> _What is required_
According to the text on Kanteerava Studio, what percentage of the share capital did the Government of Karnataka hold when the studio was started?

> _Text provided_
══════════

Rajkumar and his son Puneeth Rajkumar, popular actors in Kannada cinema, are buried within the studio grounds.

==History==
In 1966 the Kanteerava Studio was founded by Gubbi Veeranna, TS Karibasavaiah and the politician KV Shankare Gowda. It was launched as a joint stock company on 20 acre of land. The studio was started with the Government of Karnataka holding 93 per cent of the share capital and the remaining 7 per cent by private shareholders. It commenced operations in 1970 at Goraguntepalya in Bengaluru. The studio suffered losses, as new generation of film-makers and new techniques took over the industry. Several decades later it was eventually taken over by the government.

In 2005, the State Government initiated a proposal to revive the studio by leashing in private firms for the maintenance. This was followed by two recommendations by the Public Sector Reforms Commission that is, either to close down unhealthy government undertakings or to go for private partnerships to revive them. The government then informed that, it was open to offer seventy four per cent maintenance-related investments to private partners, however, without compensating the government's authority over the decision-making.

==Burial of Rajkumar==
On 13 April 2006, Kanteerava Studios, which is considered as a major landmark in the history of Kannada cinema, became the burial ground of Rajkumar, who is generally considered as Kannada cinema's greatest son.

══════════

> _Available data_
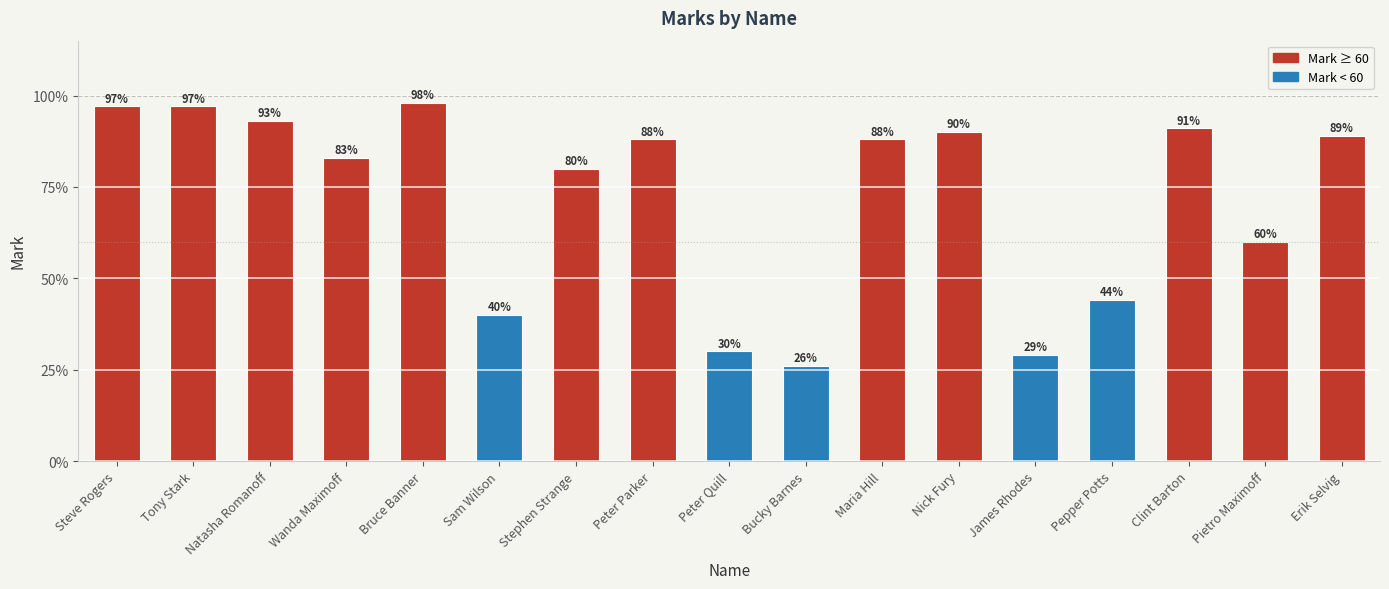

What is the difference between the values at Steve Rogers and Nick Fury?

7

══════════

> _Answer below_
93 percent